■ Task to carry out
Return only the line containing "entspricht. Einige Ergänzungen sind" and each line after it, exactly as written, through the end of the records.

■ Provided records
◇ ◇ ◇
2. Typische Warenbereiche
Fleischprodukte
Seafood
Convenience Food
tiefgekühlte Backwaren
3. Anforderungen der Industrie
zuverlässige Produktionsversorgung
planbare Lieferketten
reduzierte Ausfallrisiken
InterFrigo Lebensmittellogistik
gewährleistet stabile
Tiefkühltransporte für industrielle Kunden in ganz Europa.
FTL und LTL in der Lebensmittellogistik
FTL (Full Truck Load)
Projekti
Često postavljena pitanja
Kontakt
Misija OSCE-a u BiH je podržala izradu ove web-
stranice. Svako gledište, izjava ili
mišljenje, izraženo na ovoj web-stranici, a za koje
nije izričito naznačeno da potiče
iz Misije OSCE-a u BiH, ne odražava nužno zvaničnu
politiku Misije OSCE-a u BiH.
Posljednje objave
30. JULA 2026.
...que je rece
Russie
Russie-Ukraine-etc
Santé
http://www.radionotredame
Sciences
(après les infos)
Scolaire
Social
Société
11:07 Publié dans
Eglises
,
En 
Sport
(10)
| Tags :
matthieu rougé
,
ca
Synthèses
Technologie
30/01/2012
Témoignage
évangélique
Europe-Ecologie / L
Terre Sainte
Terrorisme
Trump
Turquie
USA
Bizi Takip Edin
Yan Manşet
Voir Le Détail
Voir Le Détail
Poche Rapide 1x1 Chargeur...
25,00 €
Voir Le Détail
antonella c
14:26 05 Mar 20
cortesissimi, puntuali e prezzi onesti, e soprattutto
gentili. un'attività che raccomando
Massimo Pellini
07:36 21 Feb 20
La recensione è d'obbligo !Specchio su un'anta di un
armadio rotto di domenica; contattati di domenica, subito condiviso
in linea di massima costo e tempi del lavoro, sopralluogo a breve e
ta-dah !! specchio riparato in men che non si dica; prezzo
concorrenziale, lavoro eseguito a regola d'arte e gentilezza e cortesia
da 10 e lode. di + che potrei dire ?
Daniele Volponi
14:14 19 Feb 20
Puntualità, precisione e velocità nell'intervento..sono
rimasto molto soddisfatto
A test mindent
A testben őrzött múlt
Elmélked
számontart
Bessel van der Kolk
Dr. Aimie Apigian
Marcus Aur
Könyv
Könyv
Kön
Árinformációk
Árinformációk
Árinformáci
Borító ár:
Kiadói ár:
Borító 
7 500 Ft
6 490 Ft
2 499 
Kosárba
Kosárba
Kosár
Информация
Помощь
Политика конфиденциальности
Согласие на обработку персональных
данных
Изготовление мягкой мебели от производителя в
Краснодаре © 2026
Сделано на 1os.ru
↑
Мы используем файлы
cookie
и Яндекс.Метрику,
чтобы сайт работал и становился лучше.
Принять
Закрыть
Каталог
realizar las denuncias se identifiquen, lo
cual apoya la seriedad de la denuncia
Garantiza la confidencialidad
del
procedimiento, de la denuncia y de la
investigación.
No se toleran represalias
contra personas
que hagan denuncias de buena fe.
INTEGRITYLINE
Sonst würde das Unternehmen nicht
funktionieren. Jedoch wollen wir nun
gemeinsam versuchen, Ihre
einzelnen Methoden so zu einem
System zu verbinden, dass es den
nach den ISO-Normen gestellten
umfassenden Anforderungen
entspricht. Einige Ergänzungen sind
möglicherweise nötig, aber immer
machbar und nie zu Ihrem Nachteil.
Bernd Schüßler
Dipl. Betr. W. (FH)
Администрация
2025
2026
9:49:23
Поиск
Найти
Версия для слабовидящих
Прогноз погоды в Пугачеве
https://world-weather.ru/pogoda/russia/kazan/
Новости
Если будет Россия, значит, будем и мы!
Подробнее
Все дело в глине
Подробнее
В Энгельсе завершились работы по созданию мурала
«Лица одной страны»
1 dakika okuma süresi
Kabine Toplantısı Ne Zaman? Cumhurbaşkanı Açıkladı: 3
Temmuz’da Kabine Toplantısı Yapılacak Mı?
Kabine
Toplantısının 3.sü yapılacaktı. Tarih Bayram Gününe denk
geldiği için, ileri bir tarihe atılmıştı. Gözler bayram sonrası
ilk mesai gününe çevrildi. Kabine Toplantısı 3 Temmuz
◇ ◇ ◇
■ Exercise output
entspricht. Einige Ergänzungen sind
möglicherweise nötig, aber immer
machbar und nie zu Ihrem Nachteil.
Bernd Schüßler
Dipl. Betr. W. (FH)
Администрация
2025
2026
9:49:23
Поиск
Найти
Версия для слабовидящих
Прогноз погоды в Пугачеве
https://world-weather.ru/pogoda/russia/kazan/
Новости
Если будет Россия, значит, будем и мы!
Подробнее
Все дело в глине
Подробнее
В Энгельсе завершились работы по созданию мурала
«Лица одной страны»
1 dakika okuma süresi
Kabine Toplantısı Ne Zaman? Cumhurbaşkanı Açıkladı: 3
Temmuz’da Kabine Toplantısı Yapılacak Mı?
Kabine
Toplantısının 3.sü yapılacaktı. Tarih Bayram Gününe denk
geldiği için, ileri bir tarihe atılmıştı. Gözler bayram sonrası
ilk mesai gününe çevrildi. Kabine Toplantısı 3 Temmuz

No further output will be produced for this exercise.